## [Problem requirements]
Print every entry exactly as it appears, but skip the pictures.

═══ Records supplied ═══

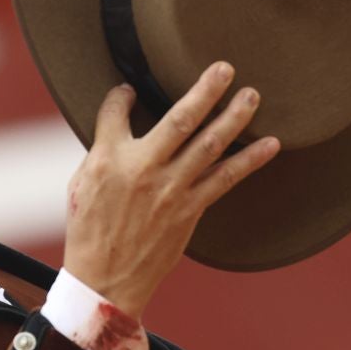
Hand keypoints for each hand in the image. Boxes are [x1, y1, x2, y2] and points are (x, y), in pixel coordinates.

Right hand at [62, 63, 279, 318]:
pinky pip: (225, 179)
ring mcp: (171, 190)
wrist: (105, 282)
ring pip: (209, 144)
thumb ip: (101, 148)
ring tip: (252, 95)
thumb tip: (117, 116)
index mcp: (108, 158)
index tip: (128, 91)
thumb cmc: (89, 232)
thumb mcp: (80, 185)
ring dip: (234, 117)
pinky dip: (250, 160)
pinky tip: (270, 144)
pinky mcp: (189, 210)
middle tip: (226, 67)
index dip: (122, 96)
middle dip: (205, 90)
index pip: (116, 111)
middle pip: (180, 119)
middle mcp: (143, 169)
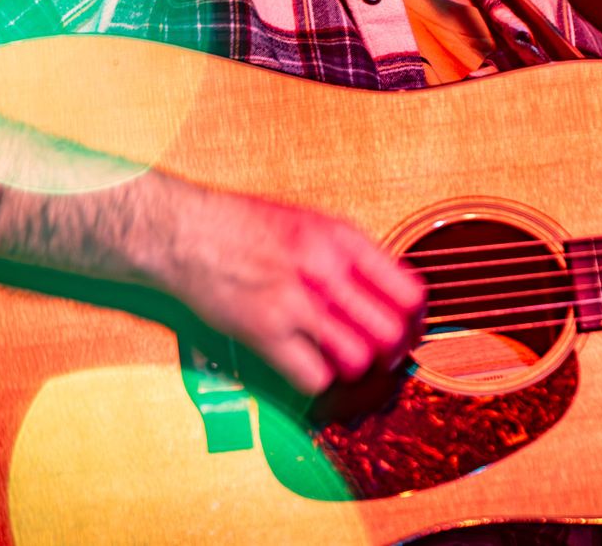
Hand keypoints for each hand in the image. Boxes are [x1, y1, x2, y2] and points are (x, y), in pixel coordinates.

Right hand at [164, 188, 426, 395]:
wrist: (185, 232)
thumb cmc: (243, 226)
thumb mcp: (310, 221)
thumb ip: (350, 254)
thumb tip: (388, 292)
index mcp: (342, 238)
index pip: (409, 293)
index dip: (415, 320)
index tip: (408, 328)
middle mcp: (326, 269)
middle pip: (390, 333)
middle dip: (391, 352)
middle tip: (380, 354)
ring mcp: (296, 304)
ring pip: (358, 361)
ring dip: (353, 368)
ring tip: (340, 359)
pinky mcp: (266, 333)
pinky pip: (314, 377)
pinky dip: (317, 379)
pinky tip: (307, 364)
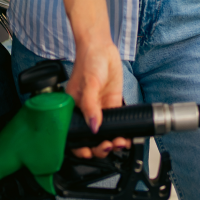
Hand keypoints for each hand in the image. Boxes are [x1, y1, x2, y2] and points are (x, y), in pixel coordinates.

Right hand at [65, 38, 130, 158]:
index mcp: (73, 107)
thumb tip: (93, 127)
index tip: (89, 152)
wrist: (102, 47)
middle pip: (91, 137)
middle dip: (99, 147)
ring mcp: (99, 108)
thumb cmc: (89, 60)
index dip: (81, 147)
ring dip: (112, 141)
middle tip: (109, 146)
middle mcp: (86, 110)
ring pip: (105, 132)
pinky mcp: (111, 103)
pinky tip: (126, 136)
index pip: (75, 133)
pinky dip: (121, 131)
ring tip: (120, 143)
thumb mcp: (89, 83)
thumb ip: (90, 106)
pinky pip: (116, 122)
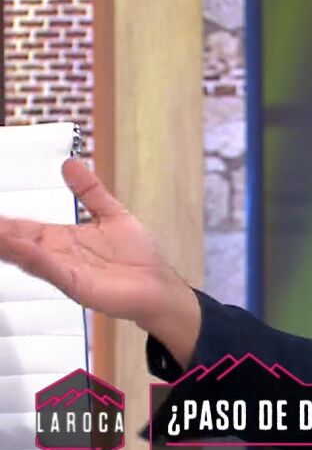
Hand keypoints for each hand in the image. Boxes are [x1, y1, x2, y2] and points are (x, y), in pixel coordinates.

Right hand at [0, 159, 199, 360]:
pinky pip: (52, 270)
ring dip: (8, 245)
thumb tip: (70, 163)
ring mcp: (65, 270)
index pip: (25, 227)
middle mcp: (58, 255)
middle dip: (0, 233)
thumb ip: (90, 191)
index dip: (4, 221)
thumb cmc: (137, 256)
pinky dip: (34, 259)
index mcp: (62, 238)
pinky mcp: (77, 284)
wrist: (159, 286)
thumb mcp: (111, 214)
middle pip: (20, 241)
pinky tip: (19, 248)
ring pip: (28, 256)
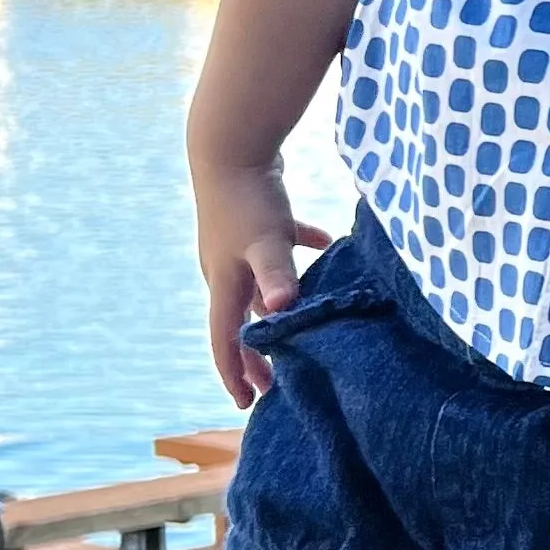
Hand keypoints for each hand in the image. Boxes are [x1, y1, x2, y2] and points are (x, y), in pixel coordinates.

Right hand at [194, 161, 327, 406]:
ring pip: (260, 290)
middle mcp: (226, 271)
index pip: (224, 340)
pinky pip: (280, 249)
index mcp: (225, 284)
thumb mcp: (266, 241)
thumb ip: (278, 275)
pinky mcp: (255, 223)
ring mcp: (238, 247)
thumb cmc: (246, 197)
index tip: (247, 404)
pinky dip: (300, 258)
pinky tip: (325, 250)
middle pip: (242, 322)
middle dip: (258, 354)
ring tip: (300, 333)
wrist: (229, 145)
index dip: (235, 373)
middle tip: (276, 384)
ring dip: (279, 313)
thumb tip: (282, 309)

═══

## [Answer section]
Hand keypoints for each hand in the image. Boxes are [x1, y1, x2, y2] and points are (x, y), in pixel coordinates.

Right hand at [62, 63, 279, 318]:
pinky pip: (225, 179)
ring mcp: (171, 190)
wrist: (105, 282)
ring pip: (209, 144)
thumb ip: (101, 148)
ring tip: (252, 95)
thumb tip: (117, 116)
index mcp: (108, 158)
index tip: (128, 91)
thumb cmc: (89, 232)
thumb mcp: (80, 185)
ring dip: (234, 117)
pinky dip: (250, 160)
pinky tip: (270, 144)
pinky mcp: (189, 210)
middle tip: (226, 67)
index dip: (122, 96)
middle dip: (205, 90)
index pip: (116, 111)
middle pip: (180, 119)
middle mcp: (143, 169)
Hand keypoints for each hand in the image. Boxes are [x1, y1, x2, y2] and points are (x, y), in pixel coordinates.

Right hand at [164, 188, 426, 395]:
wrist: (185, 232)
thumb cmc: (243, 226)
thumb mcp: (310, 221)
thumb ip: (350, 254)
thumb tip: (388, 292)
index mcp: (342, 238)
index pip: (409, 293)
index dip: (415, 320)
index tip: (408, 328)
middle mcp: (326, 269)
middle pip: (390, 333)
middle dip: (391, 352)
middle tip: (380, 354)
ring mcp: (296, 304)
ring pip: (358, 361)
ring dip: (353, 368)
ring tip: (340, 359)
pinky mcp: (266, 333)
pinky pip: (314, 377)
pinky dip: (317, 379)
pinky tip: (307, 364)
Hand keypoints for each hand in the image. Boxes are [x1, y1, x2, y2] and points are (x, y), in pixel coordinates.

Right hand at [65, 38, 130, 158]:
index mcp: (73, 107)
thumb tip: (93, 127)
index tip: (89, 152)
wrist: (102, 47)
middle pip: (91, 137)
middle dip: (99, 147)
ring mcp: (99, 108)
thumb cmc: (89, 60)
index dip: (81, 147)
ring dip: (112, 141)
middle tip: (109, 146)
middle mcp: (86, 110)
ring pip: (105, 132)
pinky mcp: (111, 103)
pinky tip: (126, 136)
index pip: (75, 133)
pinky dip: (121, 131)
ring tip: (120, 143)
thumb mcp: (89, 83)
thumb ip: (90, 106)
pinky pip: (116, 122)
Hand keypoints for each hand in the image. Boxes are [x1, y1, x2, y2] and points are (x, y), in pixel coordinates.

Right hand at [0, 159, 199, 360]:
pinky pip: (52, 270)
ring dip: (8, 245)
thumb tip: (70, 163)
ring mcp: (65, 270)
index pip: (25, 227)
middle mcp: (58, 255)
middle dip: (0, 233)
thumb ip: (90, 191)
index dip: (4, 221)
thumb cmc: (137, 256)
pinky dip: (34, 259)
index mcp: (62, 238)
pinky mcp: (77, 284)
wrist: (159, 286)
thumb mcp: (111, 214)
middle pip: (20, 241)
pinky tip: (19, 248)
ring pip: (28, 256)
Hand keypoints for each hand in the image. Boxes are [x1, y1, x2, y2] and points are (x, y), in pixel coordinates.

Right hand at [194, 161, 327, 406]:
ring pip: (260, 290)
middle mcp: (226, 271)
index pip: (224, 340)
pinky pip: (280, 249)
index mcp: (225, 284)
thumb mcp: (266, 241)
thumb ip: (278, 275)
pinky mcp: (255, 223)
ring mcp: (238, 247)
thumb cmc: (246, 197)
index tip: (247, 404)
pinky dip: (300, 258)
pinky tip: (325, 250)
middle pip: (242, 322)
middle dip: (258, 354)
ring tip: (300, 333)
wrist: (229, 145)
index dip: (235, 373)
middle tip: (276, 384)
ring dip: (279, 313)
thumb tip: (282, 309)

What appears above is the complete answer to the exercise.